ALBUQUERQUE (KRQE) - An Albuquerque woman claims she was denied her birth control pills because of her pharmacist's religious beliefs.
Susanne Koestner said she called the Walgreens pharmacy located at Central Ave. and Eubank Blvd. on June 10 to get her prescription refilled. But Koestner said she was told to come back the next day and get her medication when another pharmacist was on duty.
"It's really between my husband and I, and our family planning choices, and my doctor," said Koestner. "It's really strange to have a stranger judge me. I see it as a privacy issue."
Koestner said the pharmacist did not try to make other accommodations for her to pick up the birth control pills.
"He could have called another pharmacist or tried to make other arrangements, so I could have my prescription and he could still abide by his religious beliefs," said Koestner.
Koestner said she was fortunate to have another Walgreens store in Albuquerque to get her medication that night, but she said many other New Mexicans in smaller cities may not have had that option.
The American Civil Liberties Union agrees. The ACLU and the Southwest Women's Law Center sent a letter to the Walgreens and started an online petition. ACLU attorney Alexandra Smith said what happened to Koestner is gender discrimination.

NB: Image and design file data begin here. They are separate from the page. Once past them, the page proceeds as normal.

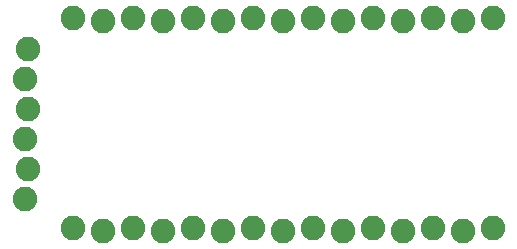
<source format=gbr>
%TF.GenerationSoftware,KiCad,Pcbnew,5.1.10*%
%TF.CreationDate,2021-05-04T23:01:40-04:00*%
%TF.ProjectId,NINA-W102_minimal_breakout,4e494e41-2d57-4313-9032-5f6d696e696d,0.5*%
%TF.SameCoordinates,Original*%
%TF.FileFunction,Soldermask,Bot*%
%TF.FilePolarity,Negative*%
%FSLAX46Y46*%
G04 Gerber Fmt 4.6, Leading zero omitted, Abs format (unit mm)*
G04 Created by KiCad (PCBNEW 5.1.10) date 2021-05-04 23:01:40*
%MOMM*%
%LPD*%
G01*
G04 APERTURE LIST*
%ADD10C,2.082800*%
G04 APERTURE END LIST*
D10*
%TO.C,J3*%
X106680000Y-100076000D03*
X106430000Y-102616000D03*
X106680000Y-105156000D03*
X106430000Y-107696000D03*
X106680000Y-110236000D03*
X106430000Y-112776000D03*
%TD*%
%TO.C,J2*%
X110490000Y-97409000D03*
X113030000Y-97663000D03*
X115570000Y-97409000D03*
X118110000Y-97663000D03*
X120650000Y-97409000D03*
X123190000Y-97663000D03*
X125730000Y-97409000D03*
X128270000Y-97663000D03*
X130810000Y-97409000D03*
X133350000Y-97663000D03*
X135890000Y-97409000D03*
X138430000Y-97663000D03*
X140970000Y-97409000D03*
X143510000Y-97663000D03*
X146050000Y-97409000D03*
%TD*%
%TO.C,J1*%
X110490000Y-115189000D03*
X113030000Y-115443000D03*
X115570000Y-115189000D03*
X118110000Y-115443000D03*
X120650000Y-115189000D03*
X123190000Y-115443000D03*
X125730000Y-115189000D03*
X128270000Y-115443000D03*
X130810000Y-115189000D03*
X133350000Y-115443000D03*
X135890000Y-115189000D03*
X138430000Y-115443000D03*
X140970000Y-115189000D03*
X143510000Y-115443000D03*
X146050000Y-115189000D03*
%TD*%
M02*

</source>
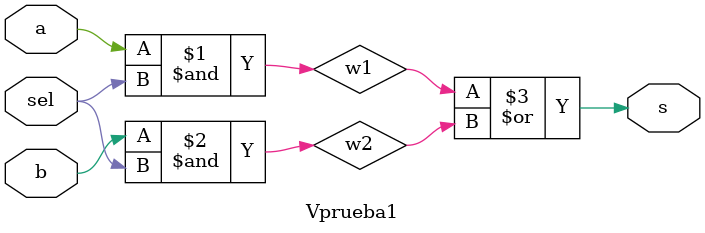
<source format=v>
`timescale 1ns / 1ps
module Vprueba1(
    input a,
    input b,
	 input sel,
    output s
    );
 wire w1,w2;
 
 //assign s = (a & sel) | (b & ~sel) ;
  assign w1 = (a & sel) ;
  assign w2 =  (b & sel) ;
  assign s = w1 | w2 ;
 
endmodule

</source>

"No one would have any issue of walking into a Walgreens and purchasing condoms," said Smith. "But in this situation, when a woman tried to purchase a birth control method used by women, she was unable to fill that prescription."
But some attorneys call Koestner and the ACLU's argument "hypocritical."

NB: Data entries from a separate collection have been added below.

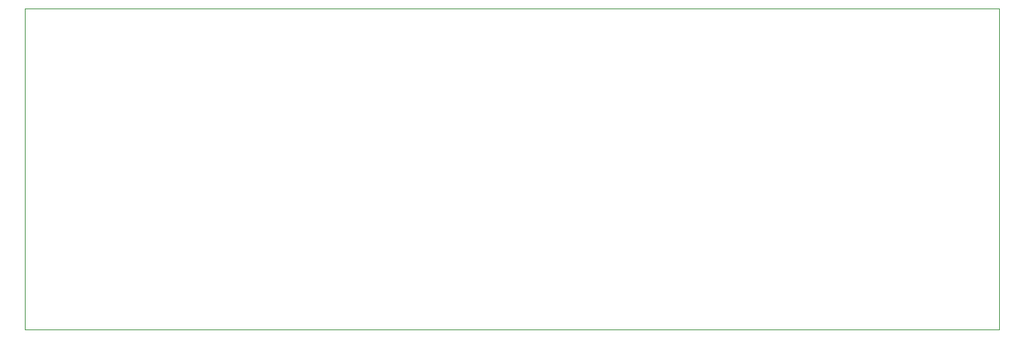
<source format=gm1>
%TF.GenerationSoftware,KiCad,Pcbnew,7.0.10-7.0.10~ubuntu22.04.1*%
%TF.CreationDate,2024-06-08T07:05:10-07:00*%
%TF.ProjectId,rf_attenuator_r3,72665f61-7474-4656-9e75-61746f725f72,rev?*%
%TF.SameCoordinates,Original*%
%TF.FileFunction,Profile,NP*%
%FSLAX46Y46*%
G04 Gerber Fmt 4.6, Leading zero omitted, Abs format (unit mm)*
G04 Created by KiCad (PCBNEW 7.0.10-7.0.10~ubuntu22.04.1) date 2024-06-08 07:05:10*
%MOMM*%
%LPD*%
G01*
G04 APERTURE LIST*
%TA.AperFunction,Profile*%
%ADD10C,0.100000*%
%TD*%
G04 APERTURE END LIST*
D10*
X81381600Y-105664000D02*
X197459600Y-105638600D01*
X197459600Y-67360800D02*
X81381600Y-67360800D01*
X197459600Y-105638600D02*
X197459600Y-67360800D01*
X81381600Y-67360800D02*
X81381600Y-105664000D01*
M02*

</source>
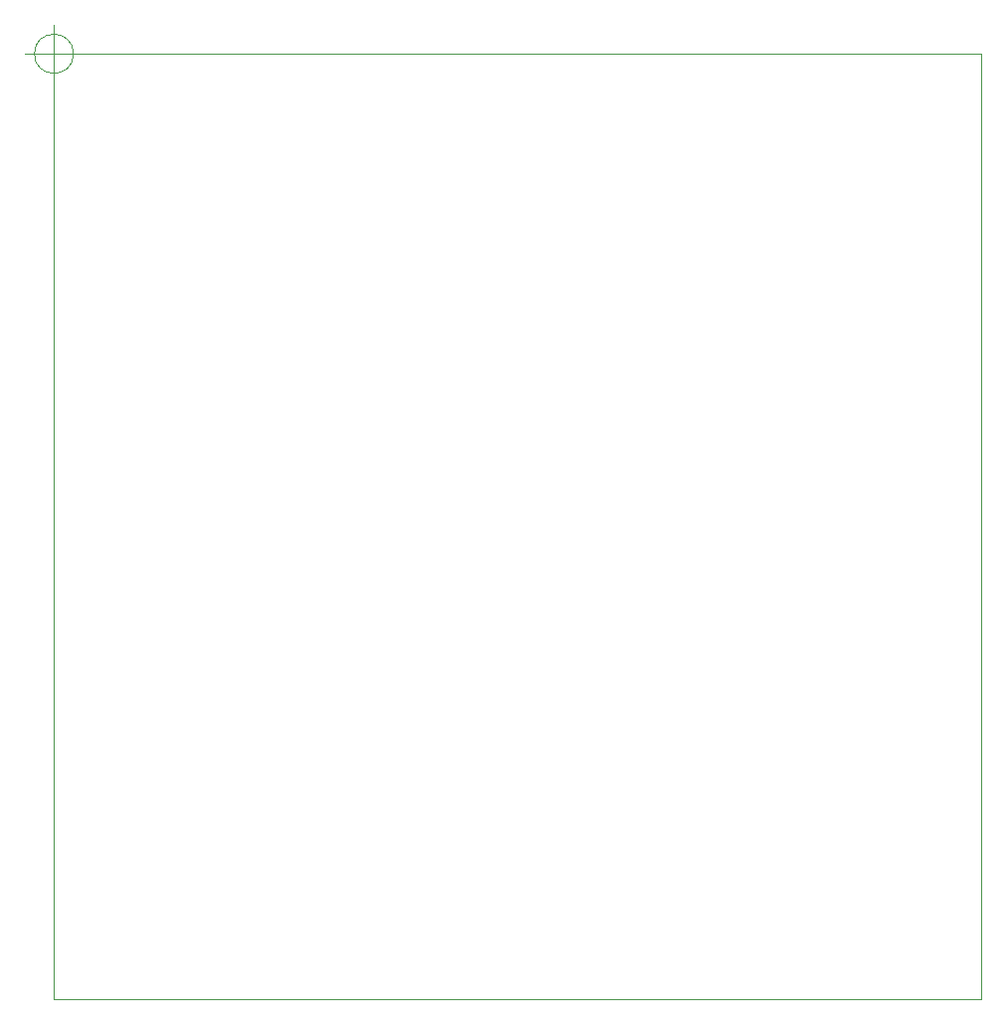
<source format=gm1>
G04 #@! TF.FileFunction,Profile,NP*
%FSLAX46Y46*%
G04 Gerber Fmt 4.6, Leading zero omitted, Abs format (unit mm)*
G04 Created by KiCad (PCBNEW 4.0.7-e0-6372~58~ubuntu16.10.1) date Tue Oct  3 15:09:46 2017*
%MOMM*%
%LPD*%
G01*
G04 APERTURE LIST*
%ADD10C,0.150000*%
%ADD11C,0.100000*%
G04 APERTURE END LIST*
D10*
D11*
X79000000Y0D02*
X0Y0D01*
X79000000Y-80500000D02*
X79000000Y0D01*
X0Y-80500000D02*
X79000000Y-80500000D01*
X0Y-80000000D02*
X0Y-80500000D01*
X0Y0D02*
X0Y-80000000D01*
X1666666Y0D02*
G75*
G03X1666666Y0I-1666666J0D01*
G01*
X-2500000Y0D02*
X2500000Y0D01*
X0Y2500000D02*
X0Y-2500000D01*
X0Y0D02*
X1000000Y0D01*
M02*

</source>
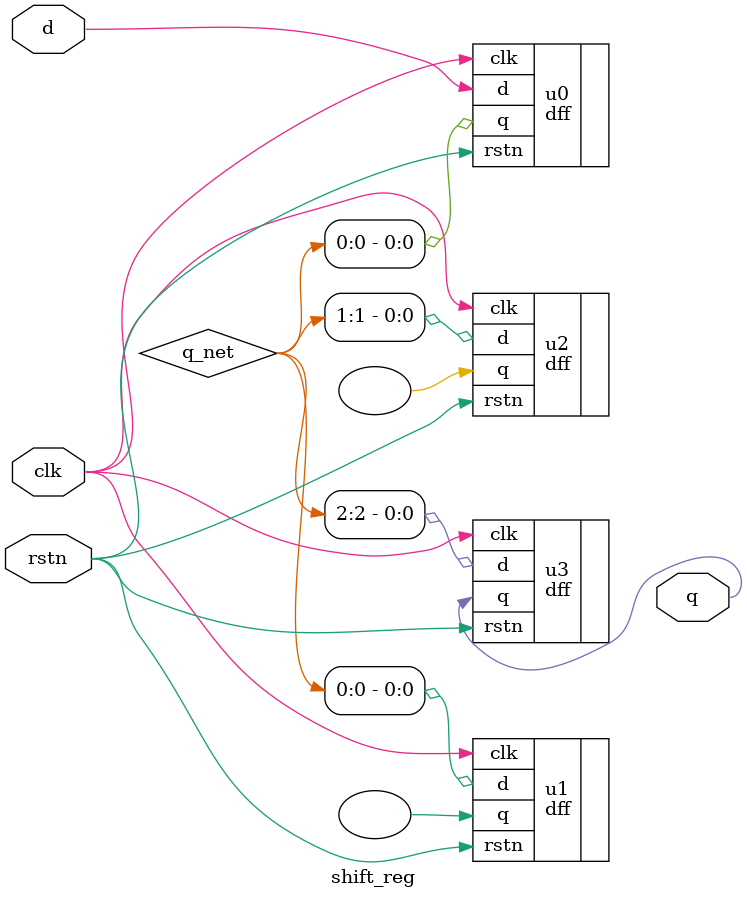
<source format=v>
module mydesign ( input  x, y, z,     // x is at position 1, y at 2, x at 3 and
                  output o);          // o is at position 4

endmodule

module tb_top;
	wire [1:0]  a;
	wire        b, c;

	mydesign d0  (a[0], b, a[1], c);  // a[0] is at position 1 so it is automatically connected to x
	                                  // b is at position 2 so it is automatically connected to y
	                                  // a[1] is at position 3 so it is connected to z
	                                  // c is at position 4, and hence connection is with o
endmodule

// port connection by name
module design_top;
    wire [1:0] a;
    wire       b,c;
    mydesign d0 (   .x(a[0]),
                    .y(b),
                    .z(a[1]),
                    .o(c)); 
endmodule
//It is recommended to code each port connection in a separate line 
//so that any compilation error message will correctly point to the line number where the error occured. 

//Ports that are not connected to any wire in the instantiating module will have a value of high-impedance.
`include "/Users/qingjie/github/Verilog_Learning/Introduction/example_dff.v"
module shift_reg(   input d,
                    input clk,
                    input rstn,
                    output q);
    wire [2:0] q_net;
    dff u0(.d(d),   .clk(clk),  .rstn(rstn), .q(q_net[0]));
    dff u1(.d(q_net[0]),   .clk(clk),  .rstn(rstn), .q());
    dff u2(.d(q_net[1]),   .clk(clk),  .rstn(rstn), .q());
    dff u3(.d(q_net[2]),   .clk(clk),  .rstn(rstn), .q(q));
endmodule

//Note that outputs from instances u1 and u2 are left unconnected 
//in the RTL schematic obtained after synthesis. 
//Since the input d to instances u2 and u3 are now connected to nets that are not being driven by anything 
//it is grounded.

//In simulations, such unconnected ports will be denoted as high impedance ('hZ) typically shown in waveforms as an orange line 

//All port declarations are implicitly declared as wire 
//and hence the port direction is sufficient in that case. 
//However output ports that need to store values should be declared as reg data type and can be used in a procedural block like always and initial only.

//Ports of type input or inout cannot be declared as reg 
//because they are being driven from outside continuously and should not store values, rather reflect the changes in the external signals as soon as possible


//It is perfectly legal to connect two ports with varying vector sizes,
//the one with lower vector size will prevail and the remaining bits of the other port with a higher width will be ignored.

/*
// Case #1 : Inputs are by default implicitly declared as type "wire"
module des0_1	(input wire clk ...); 		// wire need not be specified here
module des0_2 	(input clk, ...); 			// By default clk is of type wire

// Case #2 : Inputs cannot be of type reg
module des1 (input reg clk, ...); 		// Illegal: inputs cannot be of type reg

// Case #3: Take two modules here with varying port widths
module des2 (output [3:0] data, ...);	// A module declaration with 4-bit vector as output
module des3 (input [7:0] data, ...); 	// A module declaration with 8-bit vector as input

module top ( ... );
	wire [7:0] net;
	des2  u0 ( .data(net) ... ); 		// Upper 4-bits of net are undriven
	des3  u1 ( .data(net) ... );
endmodule

// Case #4 : Outputs cannot be connected to reg in parent module
module top_0 ( ... );
	reg [3:0] data_reg;

	des2 ( .data(data) ...); 	// Illegal: data output port is connected to a reg type signal "data_reg"
endmodule
*/
</source>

Matt Bowman with the Alliance Defense Fund said women have their rights, but pharmacists also have the right to religious freedom.
"One person's right to do something doesn't mean they can force other people to help when it violates the other people's faith," said Bowman. "Protecting the right of a health care professional's conscience is part of the right of religious freedom because representing the right of conscience isn't stopping anyone from getting drugs. They can go elsewhere."

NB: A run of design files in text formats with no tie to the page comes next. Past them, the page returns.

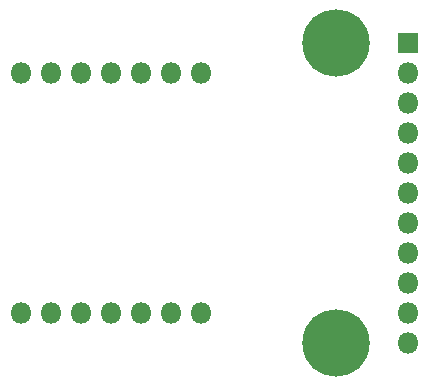
<source format=gbr>
G04 #@! TF.GenerationSoftware,KiCad,Pcbnew,(5.1.2)-1*
G04 #@! TF.CreationDate,2019-10-29T15:19:47-05:00*
G04 #@! TF.ProjectId,laser_mount_board,6c617365-725f-46d6-9f75-6e745f626f61,rev?*
G04 #@! TF.SameCoordinates,Original*
G04 #@! TF.FileFunction,Soldermask,Bot*
G04 #@! TF.FilePolarity,Negative*
%FSLAX46Y46*%
G04 Gerber Fmt 4.6, Leading zero omitted, Abs format (unit mm)*
G04 Created by KiCad (PCBNEW (5.1.2)-1) date 2019-10-29 15:19:47*
%MOMM*%
%LPD*%
G04 APERTURE LIST*
%ADD10C,5.701600*%
%ADD11O,1.801600X1.801600*%
%ADD12R,1.801600X1.801600*%
G04 APERTURE END LIST*
D10*
X145796000Y-88900000D03*
X145796000Y-114300000D03*
D11*
X151892000Y-114300000D03*
X151892000Y-111760000D03*
X151892000Y-109220000D03*
X151892000Y-106680000D03*
X151892000Y-104140000D03*
X151892000Y-101600000D03*
X151892000Y-99060000D03*
X151892000Y-96520000D03*
X151892000Y-93980000D03*
X151892000Y-91440000D03*
D12*
X151892000Y-88900000D03*
D11*
X134366000Y-91440000D03*
X131826000Y-91440000D03*
X129286000Y-91440000D03*
X126746000Y-91440000D03*
X124206000Y-91440000D03*
X121666000Y-91440000D03*
X119126000Y-91440000D03*
X119126000Y-111760000D03*
X121666000Y-111760000D03*
X124206000Y-111760000D03*
X126746000Y-111760000D03*
X129286000Y-111760000D03*
X131826000Y-111760000D03*
X134366000Y-111760000D03*
M02*

</source>
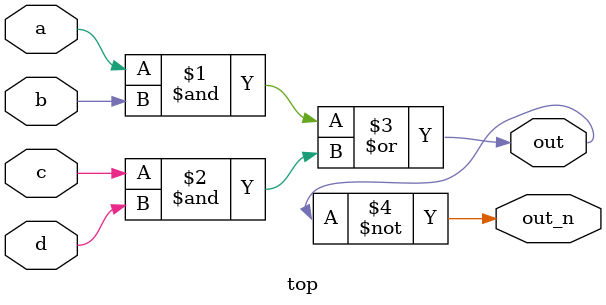
<source format=sv>
module top ( input wire a , 
             input wire b, 
             input wire c, 
             input wire d, 
             output wire out,
             output wire out_n
);

  assign out = ( a & b ) | ( c & d);
  assign out_n = ~out;

endmodule

</source>
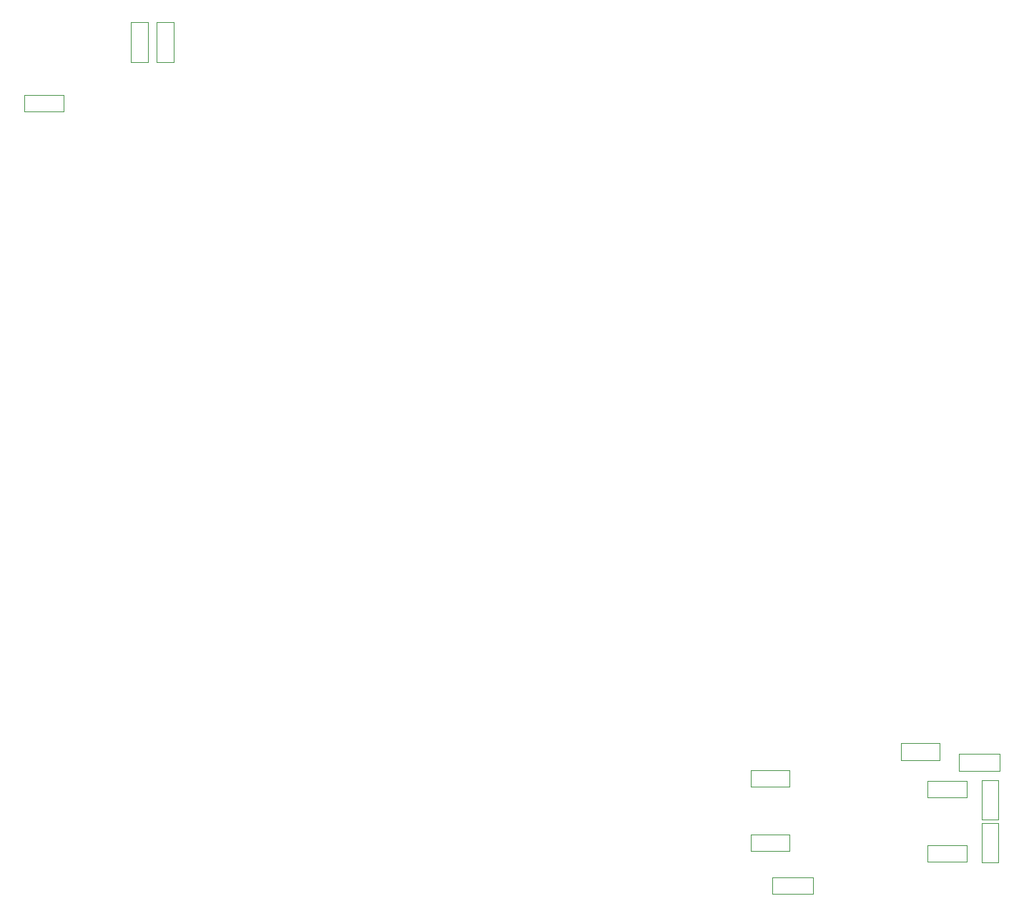
<source format=gbr>
G04 #@! TF.FileFunction,Other,User*
%FSLAX46Y46*%
G04 Gerber Fmt 4.6, Leading zero omitted, Abs format (unit mm)*
G04 Created by KiCad (PCBNEW 4.0.1-stable) date 2/13/2016 10:11:50 PM*
%MOMM*%
G01*
G04 APERTURE LIST*
%ADD10C,0.100000*%
%ADD11C,0.050000*%
G04 APERTURE END LIST*
D10*
D11*
X108823000Y-94629000D02*
X108823000Y-90029000D01*
X106823000Y-94629000D02*
X106823000Y-90029000D01*
X108823000Y-94629000D02*
X106823000Y-94629000D01*
X108823000Y-90029000D02*
X106823000Y-90029000D01*
X106823000Y-95109000D02*
X106823000Y-99709000D01*
X108823000Y-95109000D02*
X108823000Y-99709000D01*
X106823000Y-95109000D02*
X108823000Y-95109000D01*
X106823000Y-99709000D02*
X108823000Y-99709000D01*
X97268000Y-87614000D02*
X101868000Y-87614000D01*
X97268000Y-85614000D02*
X101868000Y-85614000D01*
X97268000Y-87614000D02*
X97268000Y-85614000D01*
X101868000Y-87614000D02*
X101868000Y-85614000D01*
X79488000Y-98409000D02*
X84088000Y-98409000D01*
X79488000Y-96409000D02*
X84088000Y-96409000D01*
X79488000Y-98409000D02*
X79488000Y-96409000D01*
X84088000Y-98409000D02*
X84088000Y-96409000D01*
X84088000Y-88789000D02*
X79488000Y-88789000D01*
X84088000Y-90789000D02*
X79488000Y-90789000D01*
X84088000Y-88789000D02*
X84088000Y-90789000D01*
X79488000Y-88789000D02*
X79488000Y-90789000D01*
X100443000Y-99679000D02*
X105043000Y-99679000D01*
X100443000Y-97679000D02*
X105043000Y-97679000D01*
X100443000Y-99679000D02*
X100443000Y-97679000D01*
X105043000Y-99679000D02*
X105043000Y-97679000D01*
X100443000Y-92059000D02*
X105043000Y-92059000D01*
X100443000Y-90059000D02*
X105043000Y-90059000D01*
X100443000Y-92059000D02*
X100443000Y-90059000D01*
X105043000Y-92059000D02*
X105043000Y-90059000D01*
X-6491000Y-10779000D02*
X-1891000Y-10779000D01*
X-6491000Y-8779000D02*
X-1891000Y-8779000D01*
X-6491000Y-10779000D02*
X-6491000Y-8779000D01*
X-1891000Y-10779000D02*
X-1891000Y-8779000D01*
X6112000Y-140000D02*
X6112000Y-4940000D01*
X8112000Y-140000D02*
X8112000Y-4940000D01*
X6112000Y-140000D02*
X8112000Y-140000D01*
X6112000Y-4940000D02*
X8112000Y-4940000D01*
X11160000Y-4940000D02*
X11160000Y-140000D01*
X9160000Y-4940000D02*
X9160000Y-140000D01*
X11160000Y-4940000D02*
X9160000Y-4940000D01*
X11160000Y-140000D02*
X9160000Y-140000D01*
X86855000Y-101489000D02*
X82055000Y-101489000D01*
X86855000Y-103489000D02*
X82055000Y-103489000D01*
X86855000Y-101489000D02*
X86855000Y-103489000D01*
X82055000Y-101489000D02*
X82055000Y-103489000D01*
X104153000Y-88884000D02*
X108953000Y-88884000D01*
X104153000Y-86884000D02*
X108953000Y-86884000D01*
X104153000Y-88884000D02*
X104153000Y-86884000D01*
X108953000Y-88884000D02*
X108953000Y-86884000D01*
M02*

</source>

A corporate spokesman for Walgreens sent News 13 a statement, "We do allow pharmacists to step away from filling a prescription to which they have a moral objection, our policy also requires the pharmacist to refer the prescription to another pharmacist on duty who can fill the prescription. If another pharmacist isn't available, our store management must be notified so that we can make arrangements to have the prescription filled at a nearby pharmacy or picked up when another pharmacist is on duty."